Unrepentant Schroeder exposes German coalition rift over Ukraine

FILE PHOTO: Former German Chancellor Gerhard Schroeder and Russian President Vladimir Putin are depicted in this graffiti exchanging a kiss at the East Side Gallery in Berlin, Germany April 2, 2022. Slogan reads in German and Russian "Dear God, help me to survive this love". Picture taken during a campaign of artists April 2, 2022. REUTERS/Anne Barth

The co-leader of Germany's Social Democrats called on former Chancellor Gerhard Schroeder to quit the party after he defended his ties to Russian President Vladimir Putin, exposing a rift at the heart of government in Berlin over the Ukraine crisis.

Schroeder has refused, despite Russia's invasion of Ukraine, to step down from the posts with Russian energy companies from which he has earned millions of euros since leaving office in 2004.

FILE PHOTO: Russian President Vladimir Putin shakes hands with former German Chancellor Gerhard Schroeder during a meeting with heads of foreign companies and business associations as part of the St. Petersburg International Economic Forum 2016 (SPIEF 2016) in St. Petersburg, Russia, June 17, 2016. REUTERS/Grigory Dukor

In a weekend New York Times interview he said Germany had also benefited from his ties to Putin, though he said he would resign if Russia ever stopped sending Germany gas.

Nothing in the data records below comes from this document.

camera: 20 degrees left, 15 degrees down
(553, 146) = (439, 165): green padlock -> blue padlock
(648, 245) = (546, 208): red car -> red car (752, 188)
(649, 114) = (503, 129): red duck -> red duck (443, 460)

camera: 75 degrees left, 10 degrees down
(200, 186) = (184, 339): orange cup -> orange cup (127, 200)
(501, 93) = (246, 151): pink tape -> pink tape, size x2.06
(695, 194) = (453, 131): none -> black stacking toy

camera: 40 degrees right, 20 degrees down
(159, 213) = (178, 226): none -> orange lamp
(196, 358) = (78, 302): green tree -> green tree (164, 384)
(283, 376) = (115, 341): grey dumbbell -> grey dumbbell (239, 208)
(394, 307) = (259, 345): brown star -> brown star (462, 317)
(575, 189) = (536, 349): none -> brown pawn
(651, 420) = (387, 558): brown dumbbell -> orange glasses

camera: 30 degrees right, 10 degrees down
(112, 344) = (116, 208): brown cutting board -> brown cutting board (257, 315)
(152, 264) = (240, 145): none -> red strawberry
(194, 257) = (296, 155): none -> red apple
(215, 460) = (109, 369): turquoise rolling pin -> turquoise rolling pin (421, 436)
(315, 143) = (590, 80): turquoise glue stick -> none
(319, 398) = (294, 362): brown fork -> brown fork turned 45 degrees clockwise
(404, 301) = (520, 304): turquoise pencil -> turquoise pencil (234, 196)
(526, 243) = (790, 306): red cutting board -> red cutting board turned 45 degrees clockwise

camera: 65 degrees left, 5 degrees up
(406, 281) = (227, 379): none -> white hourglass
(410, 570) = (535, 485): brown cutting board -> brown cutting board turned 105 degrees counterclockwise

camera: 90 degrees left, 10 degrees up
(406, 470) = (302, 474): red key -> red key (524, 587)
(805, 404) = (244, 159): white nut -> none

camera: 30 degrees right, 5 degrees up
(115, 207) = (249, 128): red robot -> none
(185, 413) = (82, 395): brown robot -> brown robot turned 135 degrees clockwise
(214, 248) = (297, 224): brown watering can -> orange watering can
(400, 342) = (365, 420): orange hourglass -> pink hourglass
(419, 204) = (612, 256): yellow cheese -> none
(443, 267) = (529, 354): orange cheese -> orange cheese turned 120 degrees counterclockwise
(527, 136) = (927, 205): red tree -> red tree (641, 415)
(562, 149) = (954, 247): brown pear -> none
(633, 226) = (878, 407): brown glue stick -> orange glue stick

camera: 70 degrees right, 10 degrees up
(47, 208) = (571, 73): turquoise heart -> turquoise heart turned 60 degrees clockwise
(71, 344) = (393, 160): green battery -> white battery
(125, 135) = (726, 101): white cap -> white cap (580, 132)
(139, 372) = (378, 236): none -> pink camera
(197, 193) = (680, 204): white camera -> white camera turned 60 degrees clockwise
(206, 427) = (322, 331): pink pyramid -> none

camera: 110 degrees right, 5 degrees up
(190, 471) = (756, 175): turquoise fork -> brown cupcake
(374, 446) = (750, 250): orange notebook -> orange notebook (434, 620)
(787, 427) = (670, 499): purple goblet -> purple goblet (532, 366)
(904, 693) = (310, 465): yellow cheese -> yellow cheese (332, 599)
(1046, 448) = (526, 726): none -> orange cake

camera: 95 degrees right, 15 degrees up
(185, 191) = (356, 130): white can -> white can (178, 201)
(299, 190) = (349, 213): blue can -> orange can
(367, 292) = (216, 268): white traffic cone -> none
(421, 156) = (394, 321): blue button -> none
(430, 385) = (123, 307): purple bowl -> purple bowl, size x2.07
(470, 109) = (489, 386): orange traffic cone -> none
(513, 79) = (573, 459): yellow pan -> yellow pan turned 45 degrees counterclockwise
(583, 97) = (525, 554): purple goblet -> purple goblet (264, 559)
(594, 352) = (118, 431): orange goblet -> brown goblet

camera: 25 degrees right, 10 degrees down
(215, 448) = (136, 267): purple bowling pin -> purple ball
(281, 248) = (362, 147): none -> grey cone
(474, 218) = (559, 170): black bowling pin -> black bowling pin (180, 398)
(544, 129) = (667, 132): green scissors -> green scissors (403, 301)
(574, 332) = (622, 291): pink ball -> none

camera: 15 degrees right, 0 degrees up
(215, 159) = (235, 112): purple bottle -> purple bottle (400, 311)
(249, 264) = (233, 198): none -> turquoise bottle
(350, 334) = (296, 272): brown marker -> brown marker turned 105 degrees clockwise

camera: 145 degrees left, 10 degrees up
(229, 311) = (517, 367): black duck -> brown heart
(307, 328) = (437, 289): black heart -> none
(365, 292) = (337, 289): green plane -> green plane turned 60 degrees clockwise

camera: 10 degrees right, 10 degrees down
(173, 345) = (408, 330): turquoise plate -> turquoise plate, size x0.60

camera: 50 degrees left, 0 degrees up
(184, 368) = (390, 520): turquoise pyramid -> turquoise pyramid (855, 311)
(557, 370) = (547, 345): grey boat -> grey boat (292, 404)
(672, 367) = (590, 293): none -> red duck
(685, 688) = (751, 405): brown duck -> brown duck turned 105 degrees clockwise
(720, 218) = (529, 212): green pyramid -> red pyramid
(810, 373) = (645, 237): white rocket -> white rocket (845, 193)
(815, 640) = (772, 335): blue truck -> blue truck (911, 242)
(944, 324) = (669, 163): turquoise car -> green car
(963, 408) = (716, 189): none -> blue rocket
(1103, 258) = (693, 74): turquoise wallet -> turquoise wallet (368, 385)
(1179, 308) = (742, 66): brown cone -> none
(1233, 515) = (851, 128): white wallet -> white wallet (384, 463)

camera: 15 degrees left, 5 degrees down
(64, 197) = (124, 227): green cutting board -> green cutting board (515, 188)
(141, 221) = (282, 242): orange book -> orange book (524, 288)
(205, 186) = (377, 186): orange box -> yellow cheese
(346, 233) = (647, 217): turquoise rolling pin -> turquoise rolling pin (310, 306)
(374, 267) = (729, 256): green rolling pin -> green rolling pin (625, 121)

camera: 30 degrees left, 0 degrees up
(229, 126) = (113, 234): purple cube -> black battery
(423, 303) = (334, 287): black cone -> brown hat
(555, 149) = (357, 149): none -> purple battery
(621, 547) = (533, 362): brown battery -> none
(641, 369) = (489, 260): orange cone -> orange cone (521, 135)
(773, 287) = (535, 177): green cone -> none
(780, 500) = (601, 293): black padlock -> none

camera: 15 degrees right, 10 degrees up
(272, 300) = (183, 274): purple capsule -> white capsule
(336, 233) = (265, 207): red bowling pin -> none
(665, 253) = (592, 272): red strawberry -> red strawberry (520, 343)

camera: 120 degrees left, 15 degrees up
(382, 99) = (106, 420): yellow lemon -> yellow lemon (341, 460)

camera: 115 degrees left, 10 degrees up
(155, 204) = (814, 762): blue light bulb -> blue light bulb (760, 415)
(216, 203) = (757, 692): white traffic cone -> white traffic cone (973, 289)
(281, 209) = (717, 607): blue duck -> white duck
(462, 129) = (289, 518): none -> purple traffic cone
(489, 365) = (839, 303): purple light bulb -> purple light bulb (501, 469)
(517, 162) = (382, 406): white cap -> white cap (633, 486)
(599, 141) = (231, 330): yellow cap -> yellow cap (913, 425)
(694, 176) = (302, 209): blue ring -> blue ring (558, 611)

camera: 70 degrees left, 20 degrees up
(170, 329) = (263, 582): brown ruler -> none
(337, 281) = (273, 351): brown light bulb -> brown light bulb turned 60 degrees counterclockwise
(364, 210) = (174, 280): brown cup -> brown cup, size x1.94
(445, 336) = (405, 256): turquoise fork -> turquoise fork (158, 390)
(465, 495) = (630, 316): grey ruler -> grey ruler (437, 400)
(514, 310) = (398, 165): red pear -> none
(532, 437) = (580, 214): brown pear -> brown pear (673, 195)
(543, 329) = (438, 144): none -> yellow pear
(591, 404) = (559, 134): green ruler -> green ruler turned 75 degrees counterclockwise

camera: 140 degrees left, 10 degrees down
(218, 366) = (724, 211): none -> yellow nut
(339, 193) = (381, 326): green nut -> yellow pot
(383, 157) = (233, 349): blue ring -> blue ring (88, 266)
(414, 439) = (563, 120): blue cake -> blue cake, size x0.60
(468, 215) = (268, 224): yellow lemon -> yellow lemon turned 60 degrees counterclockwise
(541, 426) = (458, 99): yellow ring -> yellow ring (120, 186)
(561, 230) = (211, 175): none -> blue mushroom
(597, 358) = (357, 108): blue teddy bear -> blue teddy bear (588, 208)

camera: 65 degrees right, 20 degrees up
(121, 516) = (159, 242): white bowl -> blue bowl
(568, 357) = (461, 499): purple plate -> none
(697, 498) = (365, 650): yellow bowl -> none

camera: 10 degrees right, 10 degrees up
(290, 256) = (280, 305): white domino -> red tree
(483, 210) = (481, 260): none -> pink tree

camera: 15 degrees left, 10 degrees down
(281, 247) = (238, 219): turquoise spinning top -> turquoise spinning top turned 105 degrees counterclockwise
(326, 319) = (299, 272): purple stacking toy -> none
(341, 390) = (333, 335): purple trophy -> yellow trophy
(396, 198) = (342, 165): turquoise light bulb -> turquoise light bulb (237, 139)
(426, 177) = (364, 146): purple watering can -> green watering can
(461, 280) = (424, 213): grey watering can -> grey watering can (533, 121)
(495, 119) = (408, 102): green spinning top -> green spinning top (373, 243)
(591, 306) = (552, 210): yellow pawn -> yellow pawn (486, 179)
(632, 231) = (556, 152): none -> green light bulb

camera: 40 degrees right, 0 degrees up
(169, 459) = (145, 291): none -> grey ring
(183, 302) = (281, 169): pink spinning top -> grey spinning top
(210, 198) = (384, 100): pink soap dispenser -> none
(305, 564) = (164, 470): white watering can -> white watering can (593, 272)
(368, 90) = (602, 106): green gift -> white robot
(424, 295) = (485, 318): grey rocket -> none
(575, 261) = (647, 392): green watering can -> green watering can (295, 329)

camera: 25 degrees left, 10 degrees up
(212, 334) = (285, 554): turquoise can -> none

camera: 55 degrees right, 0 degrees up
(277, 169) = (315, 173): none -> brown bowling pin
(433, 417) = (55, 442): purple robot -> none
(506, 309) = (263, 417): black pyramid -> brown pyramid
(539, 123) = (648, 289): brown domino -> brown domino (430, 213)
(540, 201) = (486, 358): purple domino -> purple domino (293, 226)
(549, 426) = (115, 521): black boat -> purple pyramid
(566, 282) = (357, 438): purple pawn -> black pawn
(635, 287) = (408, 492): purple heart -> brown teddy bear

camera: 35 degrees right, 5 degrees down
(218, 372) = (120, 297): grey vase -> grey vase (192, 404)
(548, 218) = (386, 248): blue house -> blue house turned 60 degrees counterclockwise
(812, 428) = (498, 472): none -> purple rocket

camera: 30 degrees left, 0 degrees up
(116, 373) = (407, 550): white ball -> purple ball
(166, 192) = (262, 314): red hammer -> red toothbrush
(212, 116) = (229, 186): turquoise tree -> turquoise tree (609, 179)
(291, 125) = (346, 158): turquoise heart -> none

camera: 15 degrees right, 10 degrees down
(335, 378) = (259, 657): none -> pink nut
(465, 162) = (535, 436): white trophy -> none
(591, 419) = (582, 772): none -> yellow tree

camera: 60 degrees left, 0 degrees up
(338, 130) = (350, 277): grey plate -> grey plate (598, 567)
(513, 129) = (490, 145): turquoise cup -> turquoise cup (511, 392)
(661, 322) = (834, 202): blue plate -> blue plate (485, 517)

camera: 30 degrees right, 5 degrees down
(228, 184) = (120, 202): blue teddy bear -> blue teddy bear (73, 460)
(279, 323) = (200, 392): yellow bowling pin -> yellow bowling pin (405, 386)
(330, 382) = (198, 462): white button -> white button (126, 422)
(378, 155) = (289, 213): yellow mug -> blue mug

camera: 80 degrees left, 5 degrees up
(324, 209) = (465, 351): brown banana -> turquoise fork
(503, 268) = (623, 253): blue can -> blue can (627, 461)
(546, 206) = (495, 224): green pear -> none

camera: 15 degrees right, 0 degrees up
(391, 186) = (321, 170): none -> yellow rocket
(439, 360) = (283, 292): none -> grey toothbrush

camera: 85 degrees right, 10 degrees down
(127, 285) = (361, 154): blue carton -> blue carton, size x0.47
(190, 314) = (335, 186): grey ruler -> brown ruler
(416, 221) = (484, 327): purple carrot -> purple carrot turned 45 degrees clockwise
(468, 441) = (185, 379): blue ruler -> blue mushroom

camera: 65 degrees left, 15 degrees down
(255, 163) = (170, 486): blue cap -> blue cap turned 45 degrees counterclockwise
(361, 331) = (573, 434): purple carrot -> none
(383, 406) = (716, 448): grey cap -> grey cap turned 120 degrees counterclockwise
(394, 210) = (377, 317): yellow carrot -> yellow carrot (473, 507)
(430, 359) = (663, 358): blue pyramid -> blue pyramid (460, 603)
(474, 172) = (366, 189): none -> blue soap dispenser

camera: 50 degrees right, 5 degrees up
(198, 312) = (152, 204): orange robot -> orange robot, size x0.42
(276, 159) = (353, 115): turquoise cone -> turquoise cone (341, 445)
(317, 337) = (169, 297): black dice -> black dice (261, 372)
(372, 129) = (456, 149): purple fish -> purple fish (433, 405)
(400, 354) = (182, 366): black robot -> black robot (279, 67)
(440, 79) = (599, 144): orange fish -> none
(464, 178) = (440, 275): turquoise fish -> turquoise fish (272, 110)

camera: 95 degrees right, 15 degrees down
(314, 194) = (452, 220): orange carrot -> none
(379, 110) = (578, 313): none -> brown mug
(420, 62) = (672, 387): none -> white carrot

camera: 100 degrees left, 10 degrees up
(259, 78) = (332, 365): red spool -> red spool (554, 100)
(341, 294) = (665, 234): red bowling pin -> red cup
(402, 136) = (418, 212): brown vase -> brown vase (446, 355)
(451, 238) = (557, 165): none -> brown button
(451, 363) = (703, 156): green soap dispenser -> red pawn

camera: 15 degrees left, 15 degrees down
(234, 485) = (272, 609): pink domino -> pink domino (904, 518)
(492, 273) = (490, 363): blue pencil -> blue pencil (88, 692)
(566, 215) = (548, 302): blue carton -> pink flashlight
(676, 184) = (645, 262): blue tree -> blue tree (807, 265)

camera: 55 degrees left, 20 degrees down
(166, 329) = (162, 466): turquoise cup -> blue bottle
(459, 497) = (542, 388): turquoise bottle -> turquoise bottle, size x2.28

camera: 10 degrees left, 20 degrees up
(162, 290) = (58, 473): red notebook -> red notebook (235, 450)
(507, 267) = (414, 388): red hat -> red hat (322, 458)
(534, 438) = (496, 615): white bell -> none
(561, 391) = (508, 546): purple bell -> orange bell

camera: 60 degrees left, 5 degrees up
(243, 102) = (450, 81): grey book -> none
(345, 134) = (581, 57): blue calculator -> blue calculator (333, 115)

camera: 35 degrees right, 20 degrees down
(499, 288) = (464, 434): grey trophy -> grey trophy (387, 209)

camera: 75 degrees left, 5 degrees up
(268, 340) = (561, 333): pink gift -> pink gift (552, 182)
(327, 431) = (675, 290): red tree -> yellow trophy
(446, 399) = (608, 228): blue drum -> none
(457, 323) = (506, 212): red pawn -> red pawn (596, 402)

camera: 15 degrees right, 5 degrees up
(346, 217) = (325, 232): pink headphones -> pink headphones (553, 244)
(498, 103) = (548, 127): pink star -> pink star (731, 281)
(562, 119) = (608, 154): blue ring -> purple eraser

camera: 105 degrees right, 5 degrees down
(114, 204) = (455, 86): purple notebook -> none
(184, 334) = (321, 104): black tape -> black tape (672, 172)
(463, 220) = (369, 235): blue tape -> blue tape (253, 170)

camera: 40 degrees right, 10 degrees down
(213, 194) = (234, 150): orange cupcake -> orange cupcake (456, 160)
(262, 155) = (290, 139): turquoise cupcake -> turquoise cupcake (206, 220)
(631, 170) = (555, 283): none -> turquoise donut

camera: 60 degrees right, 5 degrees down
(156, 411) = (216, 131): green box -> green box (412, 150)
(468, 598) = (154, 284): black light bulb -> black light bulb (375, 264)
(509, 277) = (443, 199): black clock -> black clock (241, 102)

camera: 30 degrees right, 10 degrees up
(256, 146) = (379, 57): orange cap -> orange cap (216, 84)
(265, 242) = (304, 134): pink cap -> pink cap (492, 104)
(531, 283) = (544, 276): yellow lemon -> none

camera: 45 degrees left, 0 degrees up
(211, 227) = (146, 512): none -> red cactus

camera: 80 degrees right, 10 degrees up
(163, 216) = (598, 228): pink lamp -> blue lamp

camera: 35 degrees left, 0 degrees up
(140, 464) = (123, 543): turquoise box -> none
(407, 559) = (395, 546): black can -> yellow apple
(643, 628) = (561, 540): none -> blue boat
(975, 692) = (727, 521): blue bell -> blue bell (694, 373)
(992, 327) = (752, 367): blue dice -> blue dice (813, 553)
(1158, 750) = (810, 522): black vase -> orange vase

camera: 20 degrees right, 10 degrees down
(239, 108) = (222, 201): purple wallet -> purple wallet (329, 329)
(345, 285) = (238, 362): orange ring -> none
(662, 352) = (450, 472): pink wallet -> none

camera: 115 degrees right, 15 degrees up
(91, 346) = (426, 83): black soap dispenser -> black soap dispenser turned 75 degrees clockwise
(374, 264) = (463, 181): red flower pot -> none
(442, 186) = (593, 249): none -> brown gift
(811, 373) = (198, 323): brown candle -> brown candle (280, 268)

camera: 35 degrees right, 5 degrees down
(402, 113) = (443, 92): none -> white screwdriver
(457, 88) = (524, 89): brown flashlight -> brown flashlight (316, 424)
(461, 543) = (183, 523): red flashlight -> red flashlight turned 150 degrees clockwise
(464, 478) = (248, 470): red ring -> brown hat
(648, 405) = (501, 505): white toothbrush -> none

Saskia Esken, the party's co-leader, said it was time to stop seeing Schroeder, who held the top job for five years, as a former chancellor and see him merely as a businessman.

"We called on Gerhard Schroeder to step down from Russian companies," she told DLF public radio on Monday.

"Sadly he didn't follow that advice. Schroeder has worked for years as a businessman, and we should stop seeing him as an elder statesman, as a former chancellor," she said, adding that he should quit the party.

RUSSIAN TIES

Schroeder heads a faction within Chancellor Olaf Scholz's party that championed close ties to Russia as a way of binding it into a peaceful European order.

Scholz has repeatedly said Schroeder does not speak for the government, but has remained silent on whether he should quit the party.

Still, many in that wing of the party remain reluctant to send Ukraine the heavy weapons Kyiv says it needs to turn the tide in the war, something Scholz has been reluctant to do despite his coalition partners' urgings.

In his Times interview, Schroeder said he could not have been expected to return to being a lawyer "dealing with rental contracts" after having been chancellor. Instead, he lobbied for pipeline projects that critics said heightened Germany's dependence on Russian gas.

Russia faces some of the toughest economic sanctions in history from Europe and the United States, but continues to receive millions of euros every day in energy payments from Germany.

The row poses a headache for Scholz, whose Green and liberal coalition partners are as divided over Russia and on sending heavy weapons to Ukraine as they are in agreement on the ambitious domestic policy agenda they agreed last year.

"Germany should stop telegraphing signals about its economic vulnerability to Moscow," senior liberal legislator Marie-Agnes Strack-Zimmermann told a party congress at the weekend.

Friedrich Merz, the conservative leader whose party lost office in December, is preparing to capitalise on the disarray, promising to table a motion in parliament to send heavy weapons to Ukraine that could split the coalition.